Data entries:
# # # # # # #

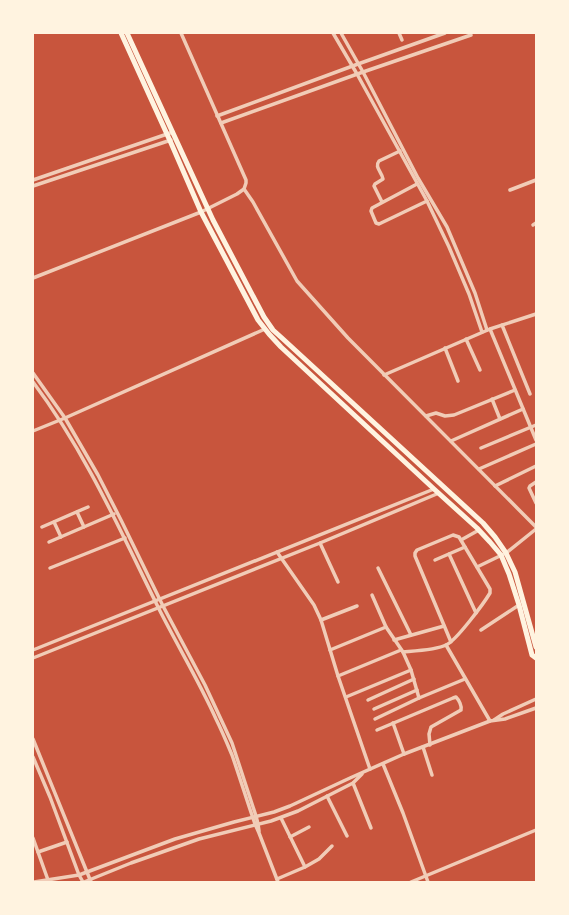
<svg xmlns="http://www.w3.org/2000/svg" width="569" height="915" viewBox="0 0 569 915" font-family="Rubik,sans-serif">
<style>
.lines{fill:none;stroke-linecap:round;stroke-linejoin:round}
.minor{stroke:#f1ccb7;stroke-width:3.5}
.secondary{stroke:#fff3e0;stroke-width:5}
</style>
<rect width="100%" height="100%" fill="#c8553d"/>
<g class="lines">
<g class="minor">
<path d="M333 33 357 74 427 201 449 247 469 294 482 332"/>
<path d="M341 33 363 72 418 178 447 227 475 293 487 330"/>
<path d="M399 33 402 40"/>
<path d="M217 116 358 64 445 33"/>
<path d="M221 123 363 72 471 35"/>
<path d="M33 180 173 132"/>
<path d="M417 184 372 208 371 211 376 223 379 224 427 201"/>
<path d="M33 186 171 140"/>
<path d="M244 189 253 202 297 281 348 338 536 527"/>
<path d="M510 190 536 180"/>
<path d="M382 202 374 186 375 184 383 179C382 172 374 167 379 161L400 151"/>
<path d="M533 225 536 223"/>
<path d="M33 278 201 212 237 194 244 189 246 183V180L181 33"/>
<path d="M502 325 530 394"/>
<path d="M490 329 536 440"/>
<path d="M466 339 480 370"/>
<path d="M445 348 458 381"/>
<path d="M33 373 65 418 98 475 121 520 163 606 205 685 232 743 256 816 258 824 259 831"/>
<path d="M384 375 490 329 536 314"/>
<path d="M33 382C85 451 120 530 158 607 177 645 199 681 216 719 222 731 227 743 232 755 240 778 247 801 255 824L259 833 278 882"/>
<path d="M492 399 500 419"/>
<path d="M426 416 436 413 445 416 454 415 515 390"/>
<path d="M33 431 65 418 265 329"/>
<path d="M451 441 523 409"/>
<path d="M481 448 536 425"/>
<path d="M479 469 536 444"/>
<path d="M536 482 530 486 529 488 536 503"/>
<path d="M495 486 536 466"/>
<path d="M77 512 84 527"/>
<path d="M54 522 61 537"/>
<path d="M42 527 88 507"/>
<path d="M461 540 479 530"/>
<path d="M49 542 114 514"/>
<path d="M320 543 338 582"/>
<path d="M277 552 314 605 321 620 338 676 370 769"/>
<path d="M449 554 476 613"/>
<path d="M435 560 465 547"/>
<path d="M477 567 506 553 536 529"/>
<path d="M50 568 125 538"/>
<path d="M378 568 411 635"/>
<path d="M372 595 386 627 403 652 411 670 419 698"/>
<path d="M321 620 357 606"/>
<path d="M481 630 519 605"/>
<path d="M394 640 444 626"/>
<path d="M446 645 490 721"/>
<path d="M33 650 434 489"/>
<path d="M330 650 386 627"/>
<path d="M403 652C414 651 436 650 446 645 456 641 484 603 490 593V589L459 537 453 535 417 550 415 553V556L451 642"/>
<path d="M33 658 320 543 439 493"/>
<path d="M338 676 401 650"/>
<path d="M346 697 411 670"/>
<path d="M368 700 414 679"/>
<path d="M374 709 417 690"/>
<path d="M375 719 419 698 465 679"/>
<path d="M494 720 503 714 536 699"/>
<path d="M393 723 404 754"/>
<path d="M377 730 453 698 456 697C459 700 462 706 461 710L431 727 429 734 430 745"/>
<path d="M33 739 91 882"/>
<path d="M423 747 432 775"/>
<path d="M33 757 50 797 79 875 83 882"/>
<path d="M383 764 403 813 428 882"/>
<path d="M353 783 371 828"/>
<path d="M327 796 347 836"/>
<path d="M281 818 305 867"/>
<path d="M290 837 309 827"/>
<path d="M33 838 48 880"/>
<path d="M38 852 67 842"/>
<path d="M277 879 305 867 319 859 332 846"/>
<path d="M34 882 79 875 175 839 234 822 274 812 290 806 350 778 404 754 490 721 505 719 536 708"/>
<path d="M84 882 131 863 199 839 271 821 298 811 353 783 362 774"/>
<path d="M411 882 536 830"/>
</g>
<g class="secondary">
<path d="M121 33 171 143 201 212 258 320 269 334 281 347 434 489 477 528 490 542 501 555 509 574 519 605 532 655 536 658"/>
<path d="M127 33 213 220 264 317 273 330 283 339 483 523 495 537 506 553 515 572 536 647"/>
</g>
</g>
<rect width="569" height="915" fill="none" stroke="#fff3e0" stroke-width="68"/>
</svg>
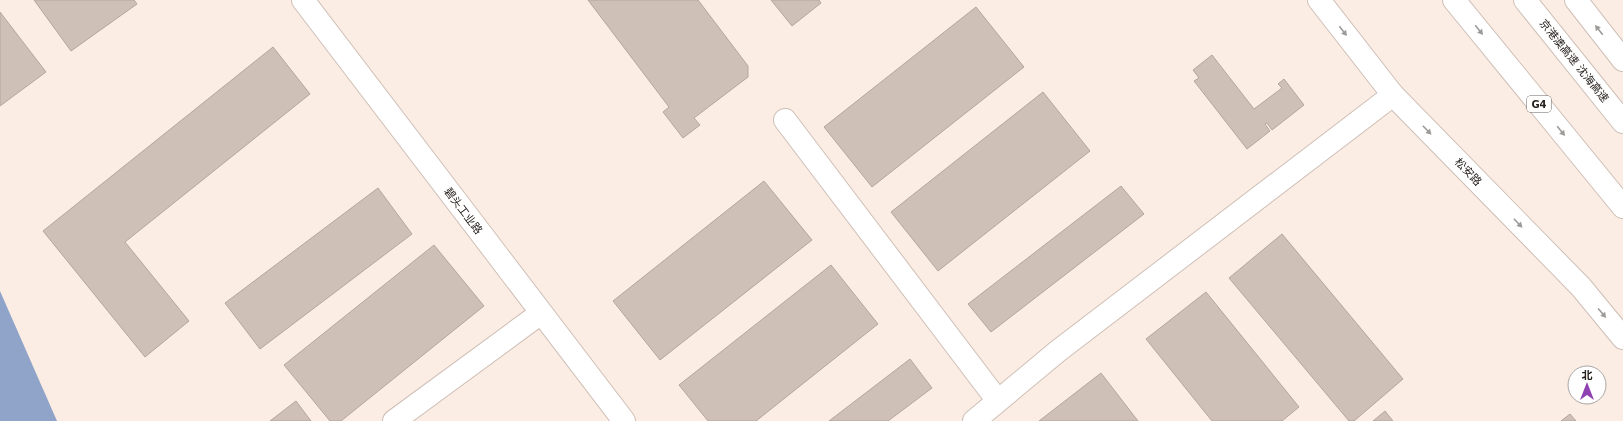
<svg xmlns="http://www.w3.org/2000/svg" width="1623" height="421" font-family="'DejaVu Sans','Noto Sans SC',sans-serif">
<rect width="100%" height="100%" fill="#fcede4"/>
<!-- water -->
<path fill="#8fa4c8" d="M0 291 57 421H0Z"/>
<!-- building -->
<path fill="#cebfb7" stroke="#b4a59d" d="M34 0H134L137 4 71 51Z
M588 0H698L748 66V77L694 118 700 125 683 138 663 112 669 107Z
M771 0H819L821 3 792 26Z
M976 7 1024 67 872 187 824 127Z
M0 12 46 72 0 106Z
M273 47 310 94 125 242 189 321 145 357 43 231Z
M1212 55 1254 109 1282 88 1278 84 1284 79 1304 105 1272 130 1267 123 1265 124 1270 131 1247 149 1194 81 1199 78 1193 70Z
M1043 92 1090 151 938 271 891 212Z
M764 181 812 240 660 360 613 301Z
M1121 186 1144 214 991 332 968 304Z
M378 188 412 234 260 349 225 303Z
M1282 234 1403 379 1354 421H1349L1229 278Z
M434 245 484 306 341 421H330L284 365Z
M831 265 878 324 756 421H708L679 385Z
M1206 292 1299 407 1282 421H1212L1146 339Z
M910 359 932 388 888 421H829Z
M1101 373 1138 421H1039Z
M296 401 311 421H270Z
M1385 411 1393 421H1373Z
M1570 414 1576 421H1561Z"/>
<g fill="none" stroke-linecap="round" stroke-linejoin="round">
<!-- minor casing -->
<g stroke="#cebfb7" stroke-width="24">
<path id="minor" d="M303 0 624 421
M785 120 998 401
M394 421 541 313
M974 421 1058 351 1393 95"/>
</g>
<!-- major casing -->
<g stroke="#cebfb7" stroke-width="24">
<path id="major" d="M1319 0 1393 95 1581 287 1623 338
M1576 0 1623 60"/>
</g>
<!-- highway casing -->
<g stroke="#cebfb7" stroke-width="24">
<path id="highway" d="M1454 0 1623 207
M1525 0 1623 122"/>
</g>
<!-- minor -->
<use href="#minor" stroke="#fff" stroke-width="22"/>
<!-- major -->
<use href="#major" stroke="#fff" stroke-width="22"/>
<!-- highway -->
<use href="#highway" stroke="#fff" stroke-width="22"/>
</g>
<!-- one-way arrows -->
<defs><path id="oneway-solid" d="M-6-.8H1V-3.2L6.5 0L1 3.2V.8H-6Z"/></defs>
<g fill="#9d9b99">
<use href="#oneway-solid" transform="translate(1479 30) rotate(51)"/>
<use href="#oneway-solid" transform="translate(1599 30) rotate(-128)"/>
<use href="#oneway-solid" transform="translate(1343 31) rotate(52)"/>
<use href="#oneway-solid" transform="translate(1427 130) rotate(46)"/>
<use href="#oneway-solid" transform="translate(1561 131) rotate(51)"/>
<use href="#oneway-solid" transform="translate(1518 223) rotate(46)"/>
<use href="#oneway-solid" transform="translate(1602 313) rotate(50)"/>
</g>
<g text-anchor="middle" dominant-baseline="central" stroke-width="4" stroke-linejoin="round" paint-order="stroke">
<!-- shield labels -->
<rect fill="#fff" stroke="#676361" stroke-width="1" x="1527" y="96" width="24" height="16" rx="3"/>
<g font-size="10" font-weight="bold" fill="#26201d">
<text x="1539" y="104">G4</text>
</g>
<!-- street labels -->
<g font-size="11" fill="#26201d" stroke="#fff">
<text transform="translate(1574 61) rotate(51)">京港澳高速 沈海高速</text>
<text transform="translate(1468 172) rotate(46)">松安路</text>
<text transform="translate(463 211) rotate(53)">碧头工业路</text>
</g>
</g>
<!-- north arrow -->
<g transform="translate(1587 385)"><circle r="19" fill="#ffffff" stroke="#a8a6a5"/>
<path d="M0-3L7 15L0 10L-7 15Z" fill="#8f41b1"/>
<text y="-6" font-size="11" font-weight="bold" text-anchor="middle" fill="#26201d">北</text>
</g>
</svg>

# # # # # # #

> EXERCISE INSTRUCTIONS
Reading through the preceding records, tally each line that holds the word "lines" and give the tally by itself.

> PROBLEM SOLUTION
2